Le financement européen n’est rien en comparaison aux plus de 2 000 milliards de dollars que Pékin a investis dans des projets de constructions à l’étranger, et dans diverses autres formes d’investissement au cours des deux dernières décennies.

Cependant, le Global Gateway signifie que l’UE a reconnu que les mots seuls ne parviendront pas à détourner un pays de la BRI.

L’économie chancelante de la Chine, provoquée en partie par la détermination de Xi Jinping à soutenir des entreprises publiques inefficaces, nuit également à la BRI et crée une réelle opportunité pour le Global Gateway de servir d’alternative crédible aux efforts chinois.

Si l’UE peut continuer à étendre ses propres efforts de Global Gateway, alors que l’économie chinoise continue d’avoir du plomb dans les ailes, il est possible que d’autres participants à la BRI suivront l’exemple de l’Italie et envisageront de se retirer du “projet phare“ lancé par Xi Jinping en grande pompe, il y a une décennie.

- Sortie “très délicate“

Cependant, les analystes politiques notent qu’il sera difficile pour l’Italie de trouver une manière “douce“ de revenir sur l’accord, sans nuire irrévocablement aux relations avec la Chine.

“Beaucoup d’enjeux dépendent de la gestion du problème“, a déclaré Sisci.
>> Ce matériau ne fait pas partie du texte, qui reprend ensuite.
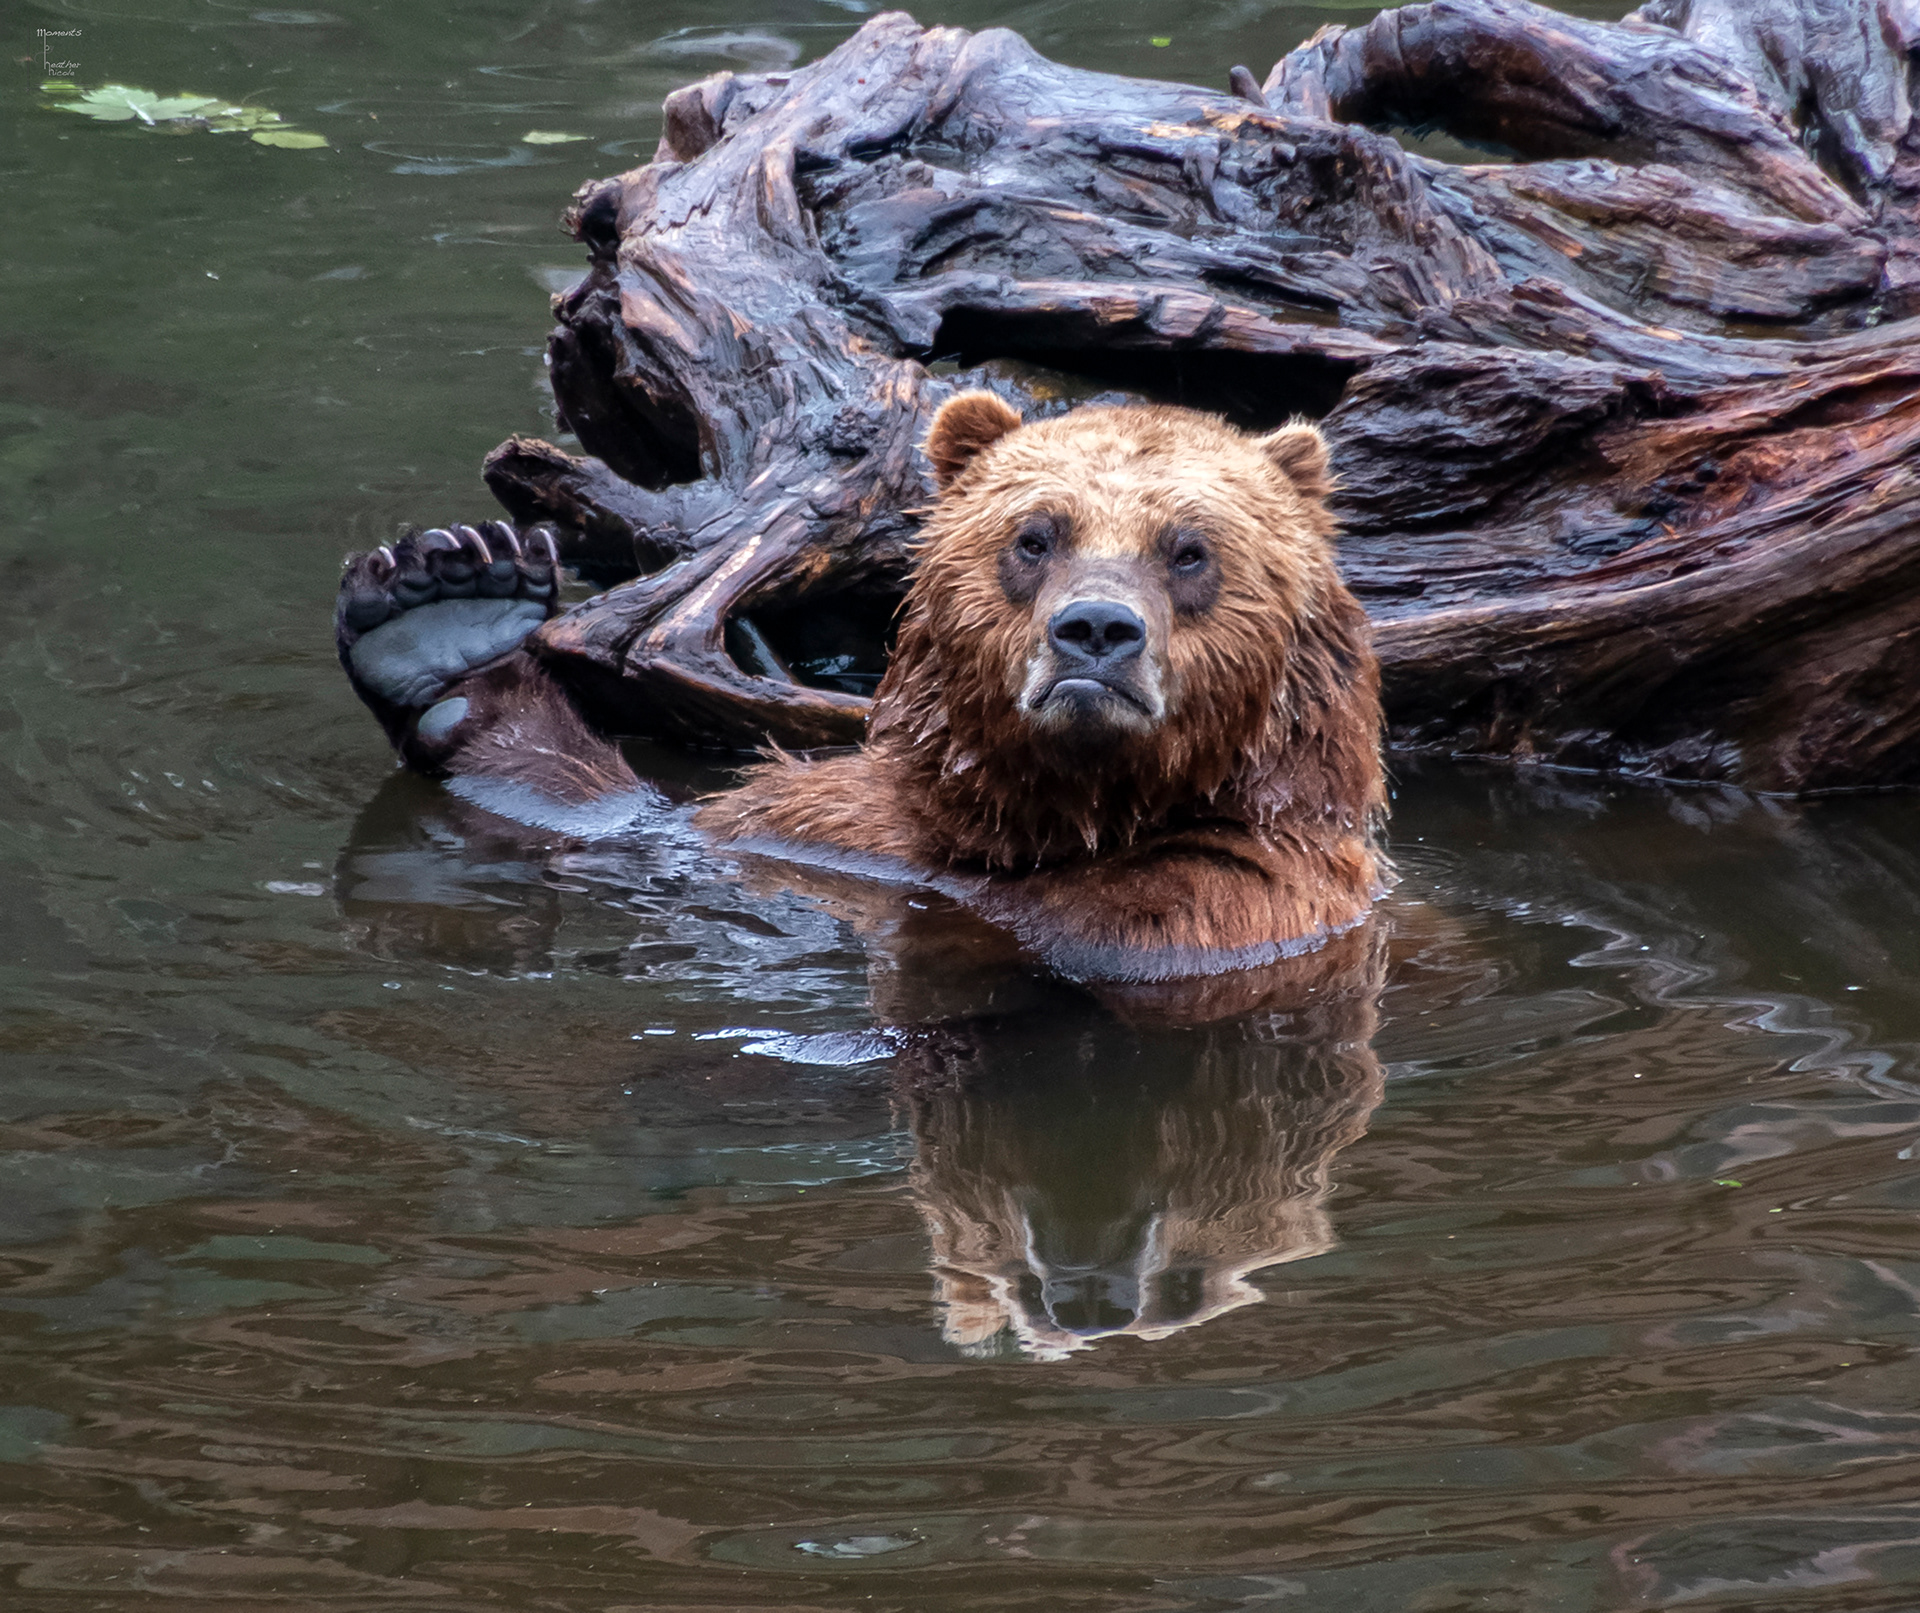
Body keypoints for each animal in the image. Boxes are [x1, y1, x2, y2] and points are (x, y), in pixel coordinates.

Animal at [333, 395, 1389, 982]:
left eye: (1190, 549)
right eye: (1034, 535)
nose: (1096, 630)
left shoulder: (1222, 905)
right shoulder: (815, 823)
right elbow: (620, 813)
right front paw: (445, 595)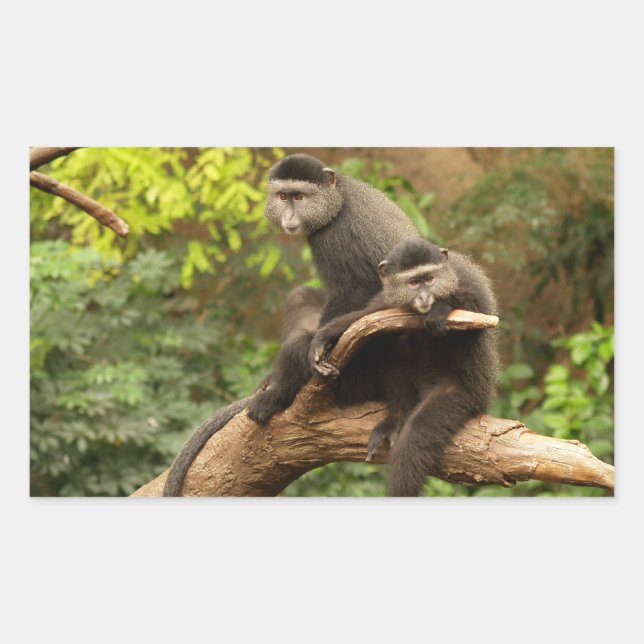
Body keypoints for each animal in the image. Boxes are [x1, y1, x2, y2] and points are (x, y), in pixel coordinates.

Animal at [246, 153, 419, 424]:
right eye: (283, 197)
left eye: (299, 197)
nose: (289, 217)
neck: (337, 200)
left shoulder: (334, 237)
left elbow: (358, 289)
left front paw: (318, 346)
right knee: (299, 297)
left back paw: (278, 395)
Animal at [308, 237, 500, 496]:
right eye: (413, 283)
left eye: (429, 279)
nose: (425, 297)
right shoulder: (387, 298)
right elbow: (367, 315)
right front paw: (325, 337)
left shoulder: (464, 282)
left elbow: (477, 312)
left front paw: (440, 310)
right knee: (398, 341)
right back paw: (396, 418)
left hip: (464, 395)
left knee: (417, 434)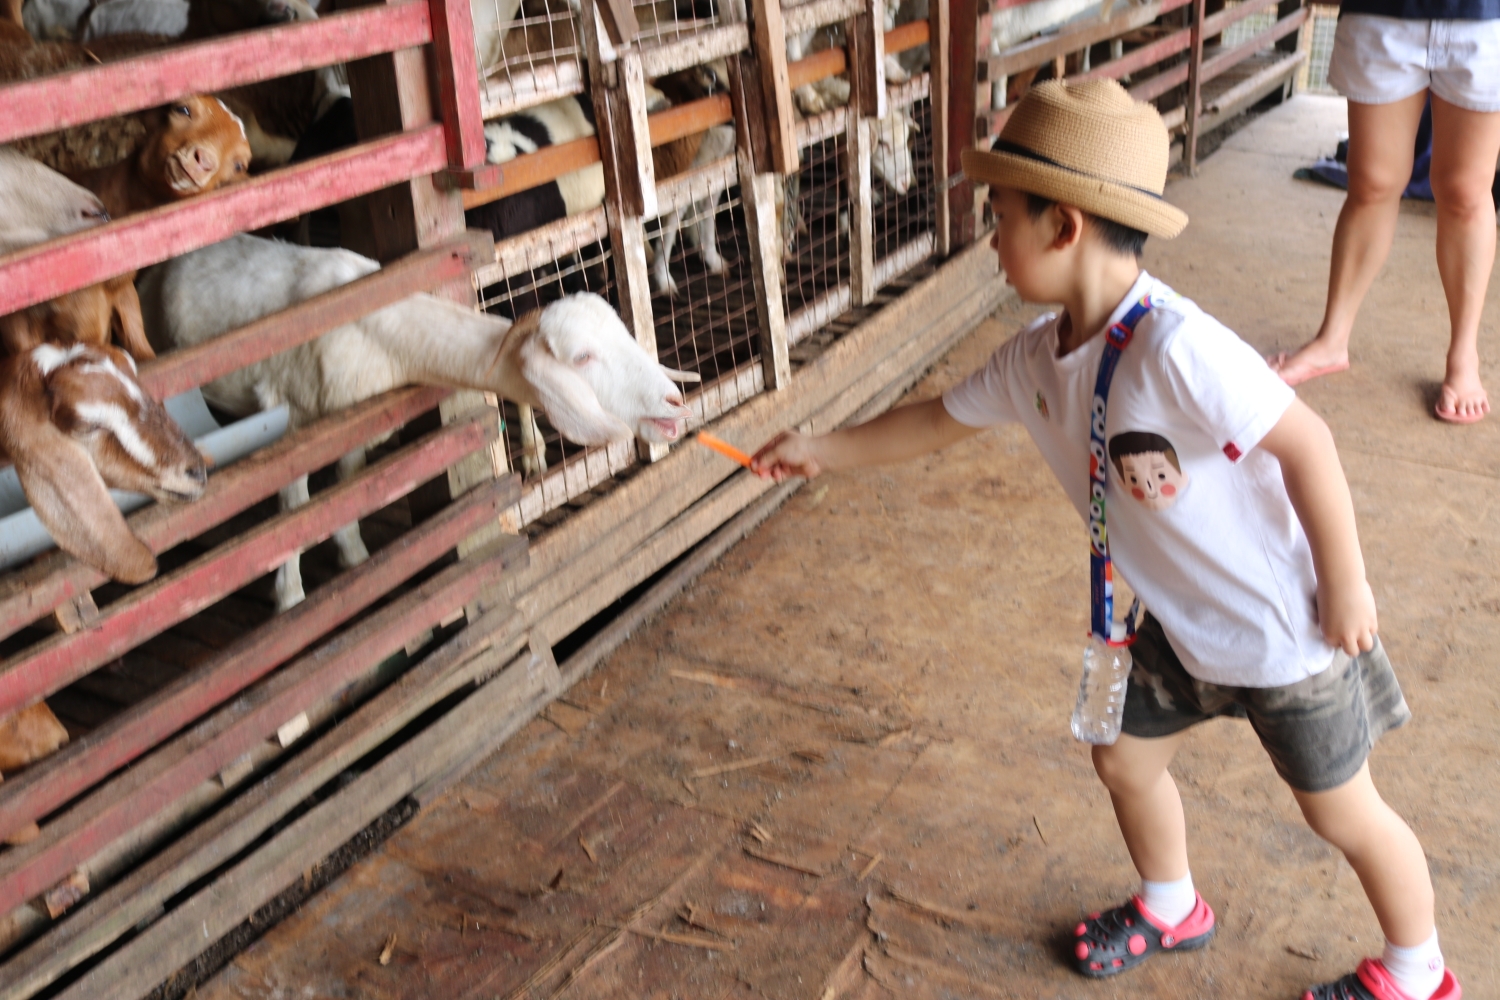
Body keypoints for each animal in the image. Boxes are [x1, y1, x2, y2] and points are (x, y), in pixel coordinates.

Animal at [138, 236, 699, 611]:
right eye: (581, 358)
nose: (674, 401)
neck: (376, 326)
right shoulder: (291, 419)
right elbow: (294, 513)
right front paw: (291, 596)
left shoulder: (351, 424)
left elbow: (347, 492)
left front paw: (355, 558)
"C'est très délicat : l'Italie a commis de graves erreurs et la future direction aura besoin de compétences encore plus grandes et meilleures".

Le sinologue italien a souligné que, étant donné que l'Amérique lançait également sa propre initiative, d'autres pays pourraient également avoir leurs propres projets.

“Alors la Chine pourrait penser qu’en raison des nombreuses initiatives qui copient son projet, l’idée de la BRI était bonne. Ou plutôt, en raison des difficultés rencontrées pour convaincre d’autres pays importants d’y adhérer, il se peut qu’il se rende compte qu’il existe des problèmes dans sa mise en exécution“, a-t-il conclu.

D’autres ont observé que Meloni sait bien à quel point ce retrait est crucial pour les États-Unis et combien il est important pour l’Italie d’être pleinement cohérente avec sa position euro-atlantique.

“En revanche, Meloni hésite. En effet, la pression de ses partenaires de la coalition eurasienne s’est accrue, et une partie importante du monde des affaires italien l’a assiégée pour maintenir la BRI telle quelle, et éviter des représailles chinoises“, a déclaré Francesco Galietti, fondateur du groupe de réflexion, Policy Sonar.

“Meloni a décidé de gagner du temps, mais c'est un jeu dangereux. La vraie question est de savoir ce qu’elle devra offrir à la Chine en échange. Nous verrons de quel côté penchera la balance“, a conclu Galietti.